# Problem statement
Print every line below exactly as written, but leave the pictures behind.

# Information shown

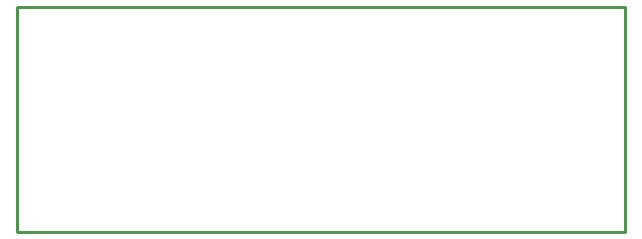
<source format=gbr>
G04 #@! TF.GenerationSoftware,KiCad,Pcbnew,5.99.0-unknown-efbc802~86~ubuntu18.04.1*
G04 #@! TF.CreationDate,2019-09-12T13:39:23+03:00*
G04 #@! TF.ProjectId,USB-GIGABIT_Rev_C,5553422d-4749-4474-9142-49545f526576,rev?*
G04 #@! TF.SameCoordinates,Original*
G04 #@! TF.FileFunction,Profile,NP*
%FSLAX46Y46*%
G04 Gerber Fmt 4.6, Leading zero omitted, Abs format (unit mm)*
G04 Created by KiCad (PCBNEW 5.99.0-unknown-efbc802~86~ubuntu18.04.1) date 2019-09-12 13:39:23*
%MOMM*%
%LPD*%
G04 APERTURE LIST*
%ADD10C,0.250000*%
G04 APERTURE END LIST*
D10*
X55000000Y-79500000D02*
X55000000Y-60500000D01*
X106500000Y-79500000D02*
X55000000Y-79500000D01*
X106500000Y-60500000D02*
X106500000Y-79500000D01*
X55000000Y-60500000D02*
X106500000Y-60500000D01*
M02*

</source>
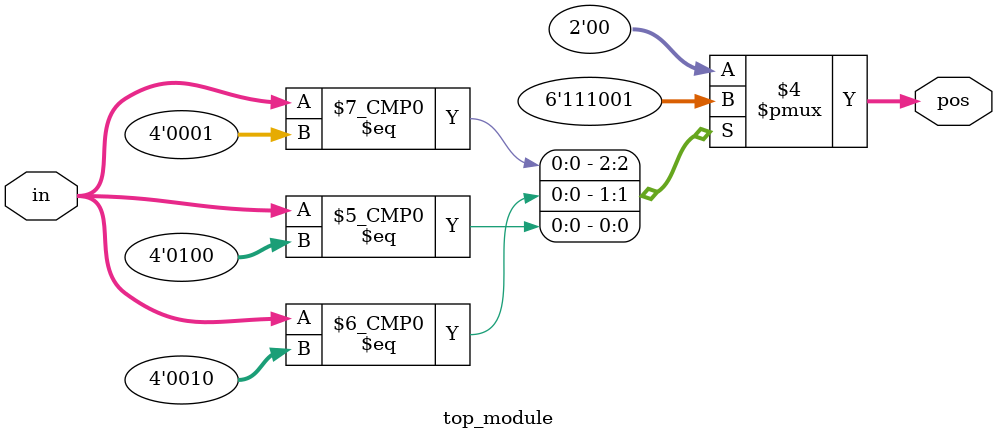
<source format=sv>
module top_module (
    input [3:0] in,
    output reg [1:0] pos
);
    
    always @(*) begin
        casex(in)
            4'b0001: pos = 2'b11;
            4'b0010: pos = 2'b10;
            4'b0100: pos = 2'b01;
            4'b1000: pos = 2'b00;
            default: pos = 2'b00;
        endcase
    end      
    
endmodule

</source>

# Solution to this task
<source format=gbr>
G04 #@! TF.GenerationSoftware,KiCad,Pcbnew,5.99.0-unknown-efbc802~86~ubuntu18.04.1*
G04 #@! TF.CreationDate,2019-09-12T13:39:23+03:00*
G04 #@! TF.ProjectId,USB-GIGABIT_Rev_C,5553422d-4749-4474-9142-49545f526576,rev?*
G04 #@! TF.SameCoordinates,Original*
G04 #@! TF.FileFunction,Profile,NP*
%FSLAX46Y46*%
G04 Gerber Fmt 4.6, Leading zero omitted, Abs format (unit mm)*
G04 Created by KiCad (PCBNEW 5.99.0-unknown-efbc802~86~ubuntu18.04.1) date 2019-09-12 13:39:23*
%MOMM*%
%LPD*%
G04 APERTURE LIST*
%ADD10C,0.250000*%
G04 APERTURE END LIST*
D10*
X55000000Y-79500000D02*
X55000000Y-60500000D01*
X106500000Y-79500000D02*
X55000000Y-79500000D01*
X106500000Y-60500000D02*
X106500000Y-79500000D01*
X55000000Y-60500000D02*
X106500000Y-60500000D01*
M02*

</source>
<source format=sv>
module top_module (
    input [3:0] in,
    output reg [1:0] pos
);
    
    always @(*) begin
        casex(in)
            4'b0001: pos = 2'b11;
            4'b0010: pos = 2'b10;
            4'b0100: pos = 2'b01;
            4'b1000: pos = 2'b00;
            default: pos = 2'b00;
        endcase
    end      
    
endmodule

</source>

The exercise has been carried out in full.